Games like Diablo use this, so that you're in a different randomly-generated environment, every time you play. Warframe is an FPS which uses procedural generation to do the same thing.

premise:
Basically, you start with tiles, and instead of just a tile being an image, a tile has to be an object that has an image and a position, but ALSO has a list of things that are likely to be around it.
When you put down a patch of grass, that grass will then have a likelihood of generating more grass beside it.
The grass might say that there's a 10% chance of water, a 20% chance of rocks, a 30% chance of dirt, and a 40% chance of more grass, in any of the four directions around it.

Of course, it's really not that simple (or it could be, if you're wrong).

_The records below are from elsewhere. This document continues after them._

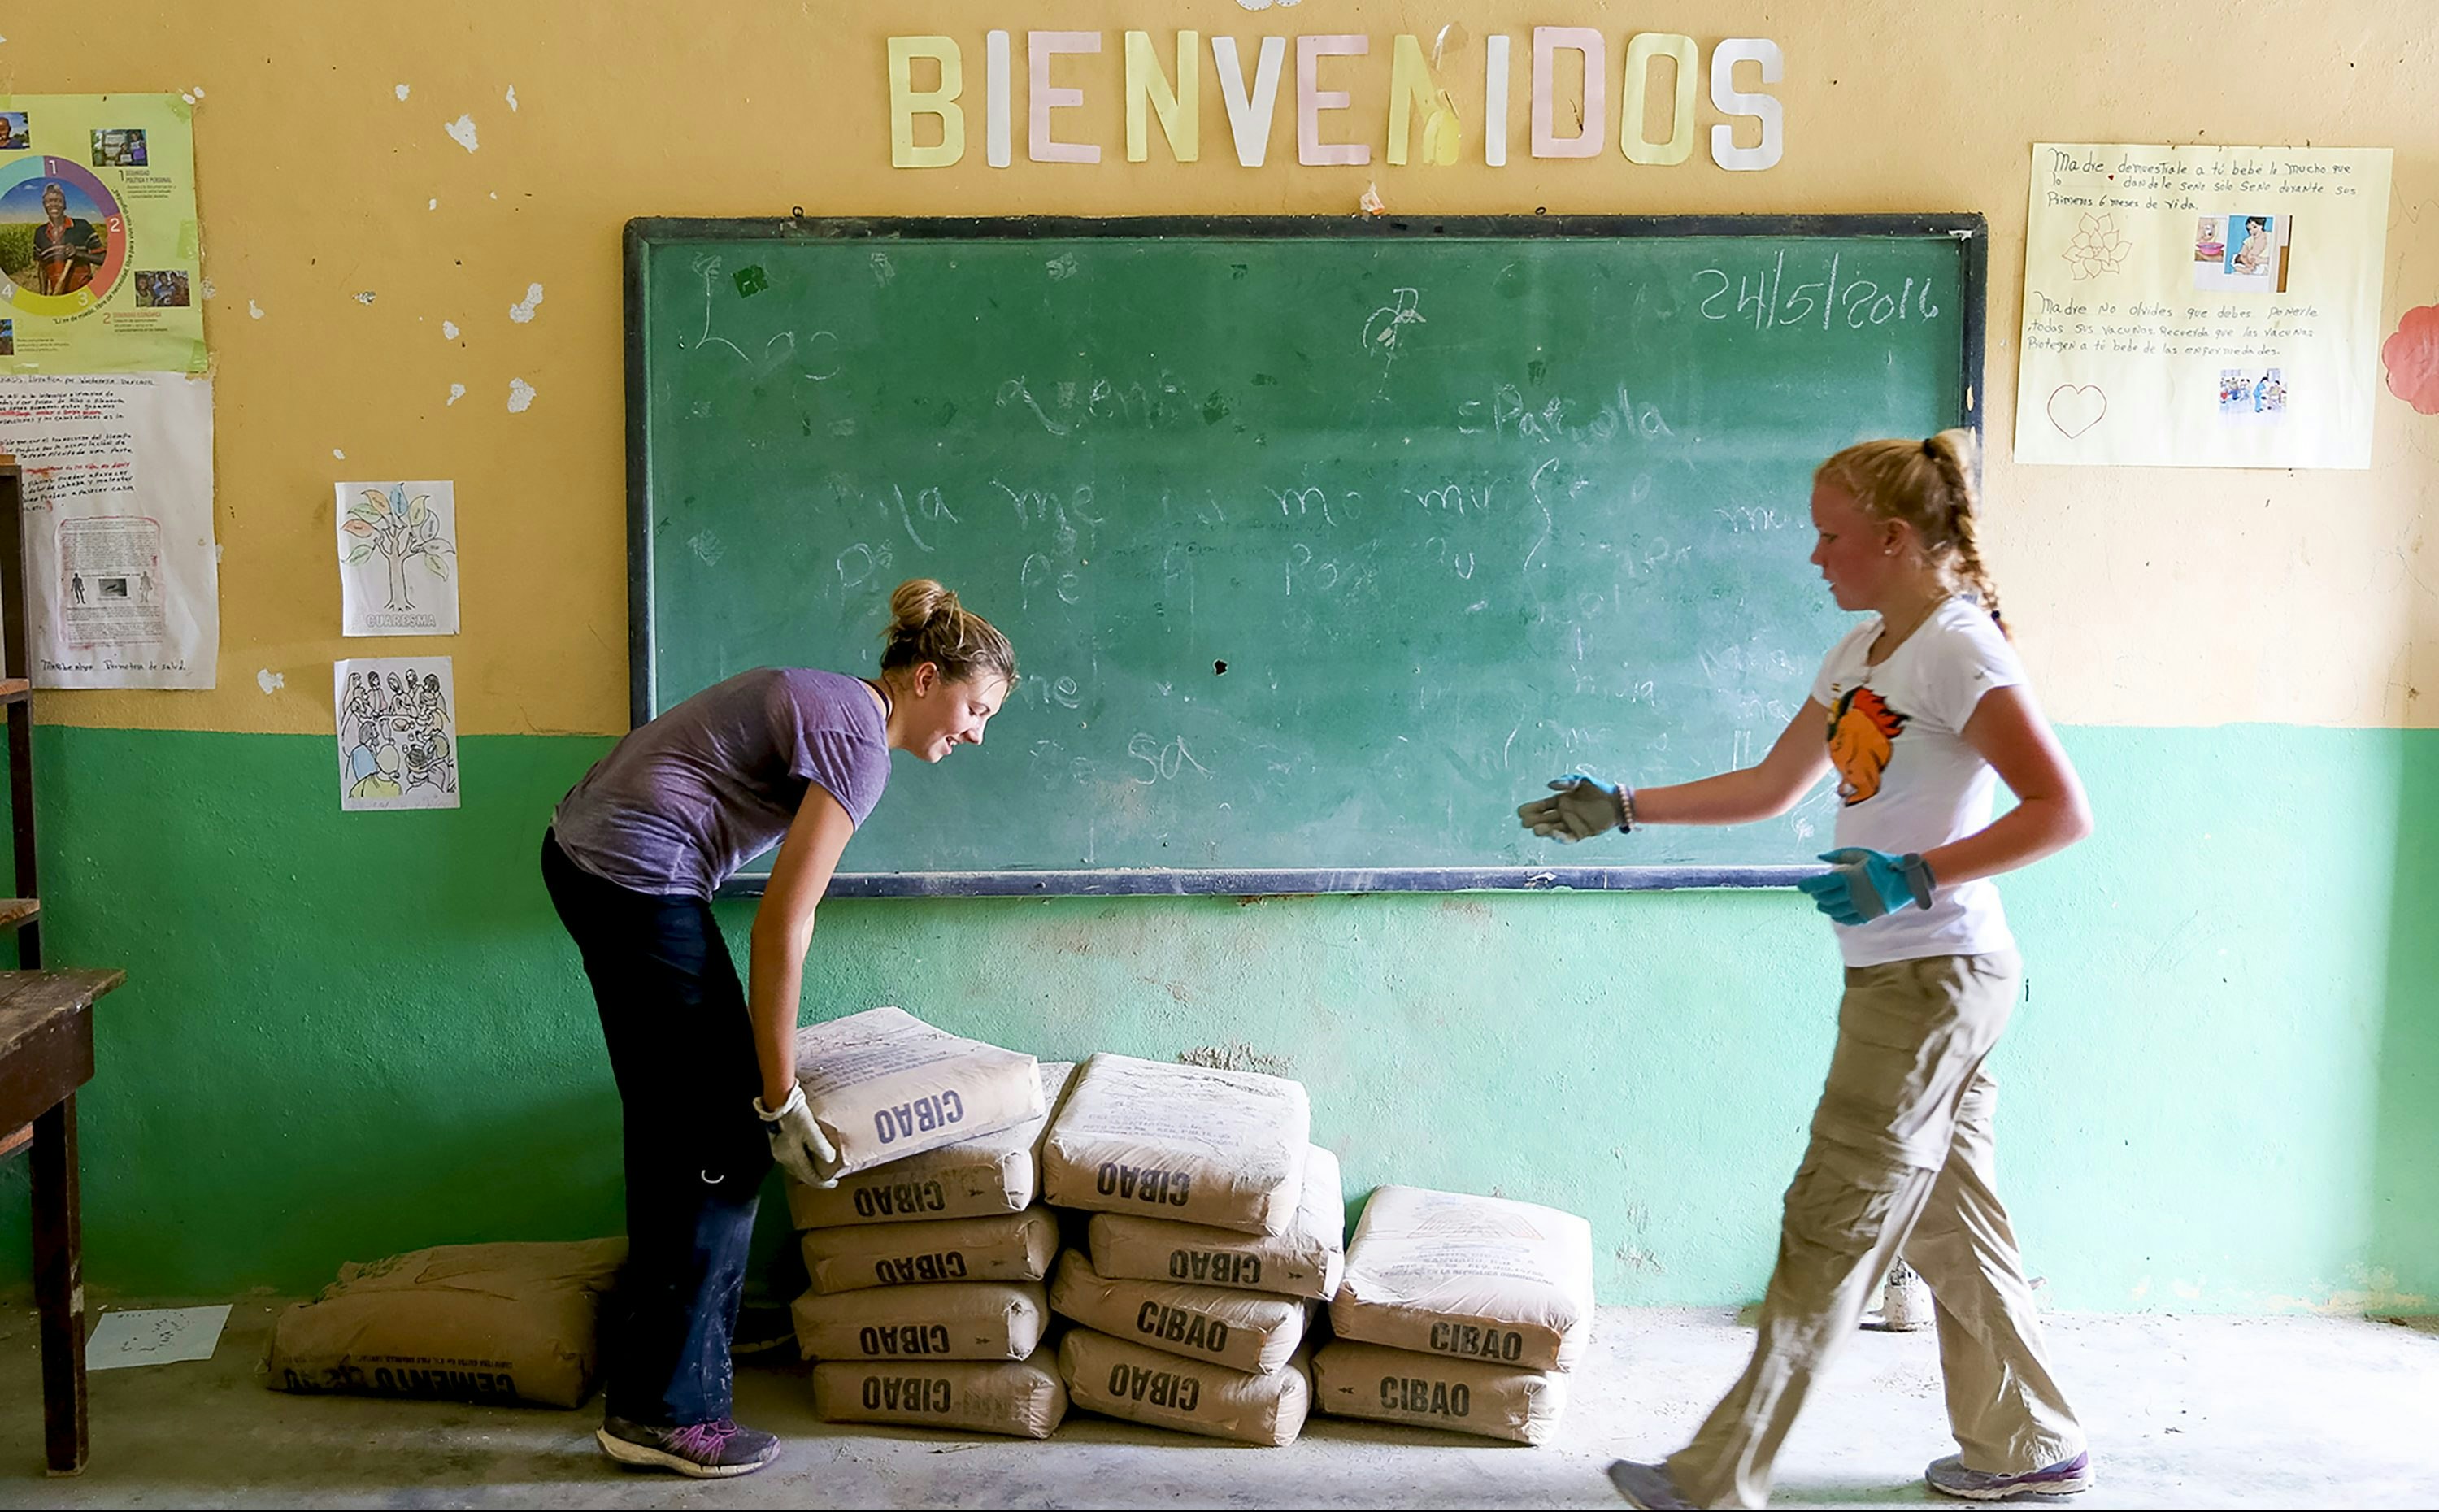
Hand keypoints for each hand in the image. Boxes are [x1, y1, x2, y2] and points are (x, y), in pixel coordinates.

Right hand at [753, 1082, 839, 1187]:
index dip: (822, 1182)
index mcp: (792, 1156)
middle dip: (815, 1178)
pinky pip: (791, 1159)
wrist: (779, 1100)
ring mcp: (779, 1150)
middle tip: (827, 1179)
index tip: (833, 1184)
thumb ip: (820, 1146)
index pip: (809, 1176)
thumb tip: (830, 1160)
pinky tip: (806, 1157)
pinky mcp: (778, 1143)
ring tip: (818, 1170)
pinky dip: (801, 1163)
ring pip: (795, 1168)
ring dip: (807, 1171)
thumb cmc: (796, 1114)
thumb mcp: (811, 1130)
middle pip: (801, 1174)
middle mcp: (783, 1157)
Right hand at [1516, 772, 1628, 842]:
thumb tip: (1549, 785)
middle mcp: (1563, 813)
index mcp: (1560, 800)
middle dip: (1533, 821)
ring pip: (1552, 829)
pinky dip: (1559, 837)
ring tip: (1536, 829)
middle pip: (1543, 819)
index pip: (1541, 806)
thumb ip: (1566, 782)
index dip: (1530, 809)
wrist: (1617, 803)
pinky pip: (1567, 837)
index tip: (1521, 811)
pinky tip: (1553, 833)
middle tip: (1525, 823)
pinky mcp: (1580, 833)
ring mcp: (1570, 824)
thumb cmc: (1599, 789)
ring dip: (1544, 830)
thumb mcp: (1582, 780)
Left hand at [1794, 848, 1934, 924]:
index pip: (1821, 884)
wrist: (1909, 879)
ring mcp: (1861, 907)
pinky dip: (1838, 917)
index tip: (1801, 885)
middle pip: (1826, 898)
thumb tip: (1820, 857)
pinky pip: (1848, 919)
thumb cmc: (1884, 863)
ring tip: (1821, 902)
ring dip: (1825, 907)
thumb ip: (1839, 855)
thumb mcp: (1862, 854)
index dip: (1808, 885)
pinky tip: (1834, 913)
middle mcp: (1854, 894)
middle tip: (1813, 892)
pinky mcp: (1869, 916)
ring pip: (1834, 911)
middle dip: (1816, 895)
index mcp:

While that's the idea, the tricky part of procedural generation is actually in making sure everything works without breaking.
constraints
You couldn't, for example have the cliff wall, in that example, appear on the inside of the high-ground. It can only appear where there's high ground above and to the right, and low-ground below and to the left (and the StarCraft editor did this automatically, as you painted). Ramps can only connect tiles that make sense. You can't wall off doors, or wrap the world in a river/lake that prevents you from moving (or worse, prevents you from finishing a level).

pros
Really great for longevity, if you can get all of your pathfinding and constraints to work -- not only for pseudo-randomly generating the terrain and layout, but also enemy-placement, loot-placement, et cetera.
People are still playing Diablo II, nearly 14 years later.

cons
Really difficult to get right, when you're a one-man team (who doesn't happen to be a mathematician/data-scientist in their spare time).
Really bad for guaranteeing that maps are fun/balanced/competitive...
StarCraft could never have used 100% random-generation for fair gameplay.
Procedural-generation can be used as a "seed".
You can hit the "randomize" button, see what you get, and then tweak and fix from there, but there'll be so much fixing for "balance", or so many game-rules written to constrain the propagation, that you'll end up spending more time fixing the generator than just painting a map, yourself.

There are some tutorials out there, and learning genetic-algorithms, pathfinding, et cetera, are all great skills to have... ...buuuut, for purposes of learning to make 2D top-down tile-games, are way-overkill, and rather, are something to look into after you get a game/engine or two under your belt.